Consigne 1 →
Traduisez en anglais la phrase suivante de l'extrait : « Je rencontre donc absolument tous mes comédiens. »

Extrait →

§

Et vos personnages, ce sont toujours des hommes...
Ouais, c'est vrai, mais franchement, dans les services auxquels j'ai appartenu, des femmes, il n'y en avait pas des masses. Ce n'est pas que je ne connaisse pas la nature humaine féminine, mais ça ne m'intéresse pas de me mettre à ce point dans la peau d'un personnage féminin. Je préfère faire parler les mecs, simplement parce que ça, je sais faire. Honnêtement, aujourd'hui, faire un film autour des femmes, je ne m'y vois pas. C'est juste que ça ne me fait pas envie, pas aujourd'hui en tout cas. Peut-être que ça viendra, hein ? Dans mon prochain film, déjà, les femmes seront un peu plus au centre de l'histoire.
Le fait est aussi que R.I.F. comporte un personnage féminin assez fort, un autre de petit garçon important lui aussi. Vous les choisissez comment, ces rôles secondaires ?
À vrai dire, pour moi, il n'y a pas véritablement de rôle secondaire. Certains sont moins mis en avant, c'est vrai, mais je me dis à chaque fois qu'il faut que je trouve le meilleur flic possible, la meilleure nana possible ou le meilleur plombier possible. Je rencontre donc absolument tous mes comédiens. Je refuse de passer par un directeur de casting qui en recevrait certains, dont, au final, je ne verrais que des vidéos ou des photos. Agir ainsi, pour moi, ce serait se priver de belles rencontres.
Mais le test du flic dont nous parlions, il ne marche pas avec tout le monde...
Non, bien sûr, mais vous savez, quand j'ai un comédien en face de moi, je n'essaye pas de le tester par rapport à la police. Je veux juste savoir à qui j'ai affaire. C'est très subjectif. C'est vrai que je suis, malgré tout, à la recherche de gueules que j'ai croisées pendant vingt ans. Certaines sont encore très présentes dans ma mémoire.
Cela dit, vous restez dans le registre de la fiction...
Oui, en étant aussi très ancré dans la vraisemblance. Je ne peux pas me permettre de raconter des conneries. Je n'en ai pas le droit non plus: le soir de l'avant-première de R.I.F. par exemple, il y avait plein d'anciens collègues flics. Parmi eux, Frédéric Péchenard, Martine Monteil, Noël Robin et FX Achard, respectivement aujourd'hui, directeur général de la police nationale, préfet de la zone de défense de Paris, sous-directeur du 36, quai des Orfèvres et chef de l'Office central de lutte contre le crime organisé. Franchement, en plus, ça ne m'intéresse pas de faire une totale fiction: je considère que, dans le domaine du polar en tout cas, c'est mieux de partir d'une histoire vraie.
Il y a d'autres films qui vous ont plu, dans ce registre ?

§

Entrées de l'exercice →
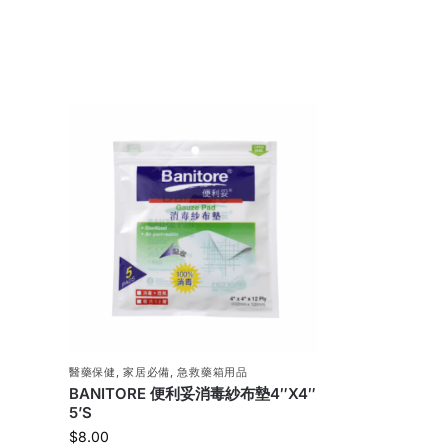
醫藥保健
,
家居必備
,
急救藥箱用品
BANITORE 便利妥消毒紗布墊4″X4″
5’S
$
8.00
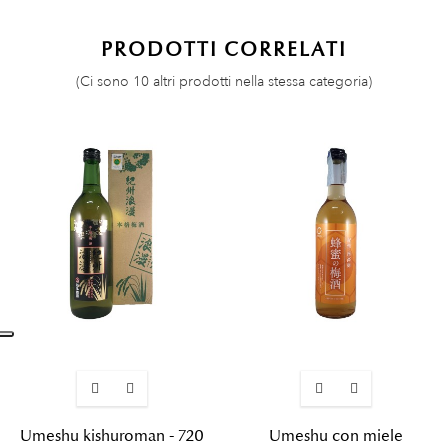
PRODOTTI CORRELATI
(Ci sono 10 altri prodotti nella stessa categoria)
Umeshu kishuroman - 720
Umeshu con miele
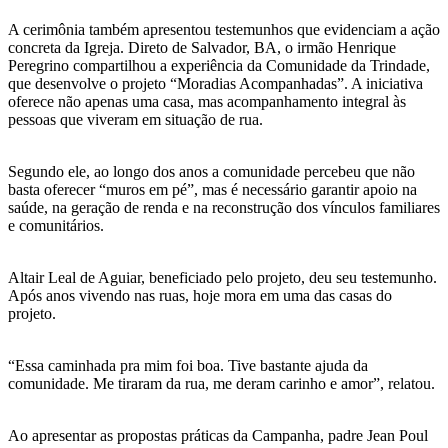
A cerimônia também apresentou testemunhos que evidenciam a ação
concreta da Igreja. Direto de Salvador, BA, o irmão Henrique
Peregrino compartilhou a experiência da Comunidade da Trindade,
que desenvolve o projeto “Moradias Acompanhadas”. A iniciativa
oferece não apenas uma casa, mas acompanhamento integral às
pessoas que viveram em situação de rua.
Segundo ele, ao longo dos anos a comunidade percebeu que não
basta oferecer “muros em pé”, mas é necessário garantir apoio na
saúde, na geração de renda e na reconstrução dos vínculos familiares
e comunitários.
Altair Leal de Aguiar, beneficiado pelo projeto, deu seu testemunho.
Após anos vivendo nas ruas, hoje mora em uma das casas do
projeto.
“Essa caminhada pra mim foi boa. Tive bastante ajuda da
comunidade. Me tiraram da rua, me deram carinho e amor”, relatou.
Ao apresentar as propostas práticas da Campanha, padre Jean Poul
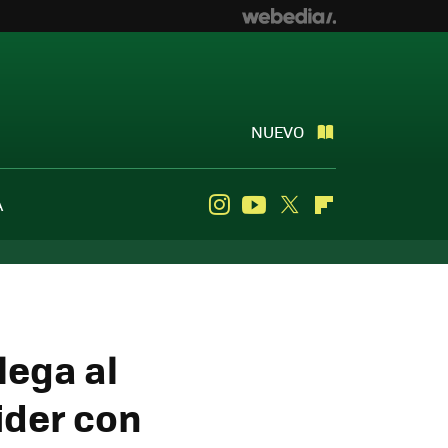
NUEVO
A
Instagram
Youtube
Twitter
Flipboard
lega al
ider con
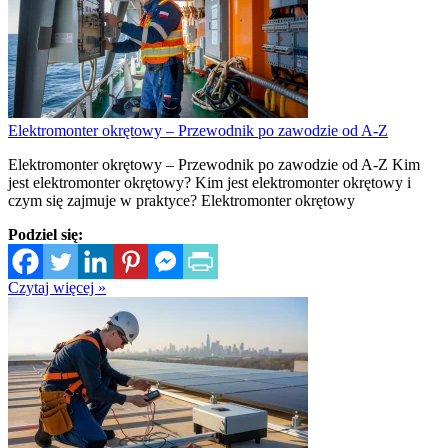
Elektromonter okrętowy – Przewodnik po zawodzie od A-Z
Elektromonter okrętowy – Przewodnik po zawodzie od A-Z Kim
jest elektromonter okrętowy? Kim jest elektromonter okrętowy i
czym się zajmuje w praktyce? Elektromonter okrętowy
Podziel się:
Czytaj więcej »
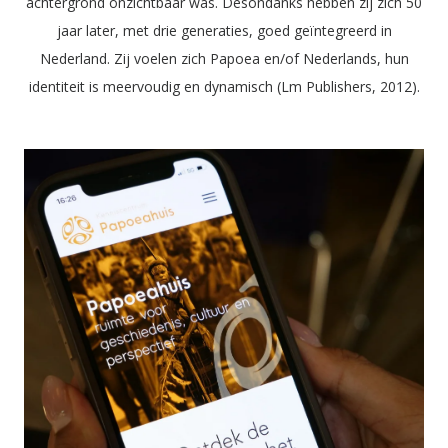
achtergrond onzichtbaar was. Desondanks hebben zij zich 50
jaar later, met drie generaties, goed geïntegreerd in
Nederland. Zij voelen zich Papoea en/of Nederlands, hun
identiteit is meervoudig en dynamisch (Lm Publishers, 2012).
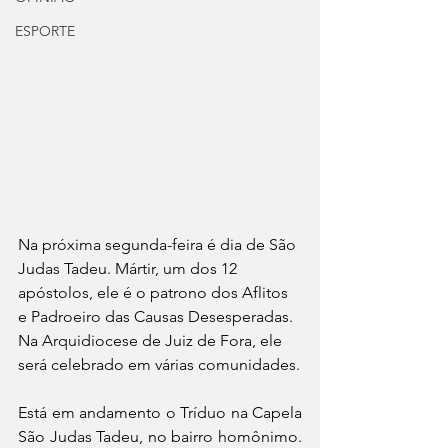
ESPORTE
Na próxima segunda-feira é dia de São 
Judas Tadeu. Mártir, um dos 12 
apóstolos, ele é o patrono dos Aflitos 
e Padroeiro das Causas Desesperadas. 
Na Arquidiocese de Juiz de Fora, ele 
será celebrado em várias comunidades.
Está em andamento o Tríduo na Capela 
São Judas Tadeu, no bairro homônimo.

§

Consigne 2 →
Recopiez sans rien changer toutes les lignes des entrées ci-dessus, en laissant de côté les images.

Réponse 1 →
So I meet absolutely every one of my actors.

Réponse 2 →
醫藥保健
,
家居必備
,
急救藥箱用品
BANITORE 便利妥消毒紗布墊4″X4″
5’S
$
8.00
PRODOTTI CORRELATI
(Ci sono 10 altri prodotti nella stessa categoria)
Umeshu kishuroman - 720
Umeshu con miele
A cerimônia também apresentou testemunhos que evidenciam a ação
concreta da Igreja. Direto de Salvador, BA, o irmão Henrique
Peregrino compartilhou a experiência da Comunidade da Trindade,
que desenvolve o projeto “Moradias Acompanhadas”. A iniciativa
oferece não apenas uma casa, mas acompanhamento integral às
pessoas que viveram em situação de rua.
Segundo ele, ao longo dos anos a comunidade percebeu que não
basta oferecer “muros em pé”, mas é necessário garantir apoio na
saúde, na geração de renda e na reconstrução dos vínculos familiares
e comunitários.
Altair Leal de Aguiar, beneficiado pelo projeto, deu seu testemunho.
Após anos vivendo nas ruas, hoje mora em uma das casas do
projeto.
“Essa caminhada pra mim foi boa. Tive bastante ajuda da
comunidade. Me tiraram da rua, me deram carinho e amor”, relatou.
Ao apresentar as propostas práticas da Campanha, padre Jean Poul
NUEVO
A
Instagram
Youtube
Twitter
Flipboard
lega al
ider con
Elektromonter okrętowy – Przewodnik po zawodzie od A-Z
Elektromonter okrętowy – Przewodnik po zawodzie od A-Z Kim
jest elektromonter okrętowy? Kim jest elektromonter okrętowy i
czym się zajmuje w praktyce? Elektromonter okrętowy
Podziel się:
Czytaj więcej »
achtergrond onzichtbaar was. Desondanks hebben zij zich 50
jaar later, met drie generaties, goed geïntegreerd in
Nederland. Zij voelen zich Papoea en/of Nederlands, hun
identiteit is meervoudig en dynamisch (Lm Publishers, 2012).
ESPORTE
Na próxima segunda-feira é dia de São 
Judas Tadeu. Mártir, um dos 12 
apóstolos, ele é o patrono dos Aflitos 
e Padroeiro das Causas Desesperadas. 
Na Arquidiocese de Juiz de Fora, ele 
será celebrado em várias comunidades.
Está em andamento o Tríduo na Capela 
São Judas Tadeu, no bairro homônimo.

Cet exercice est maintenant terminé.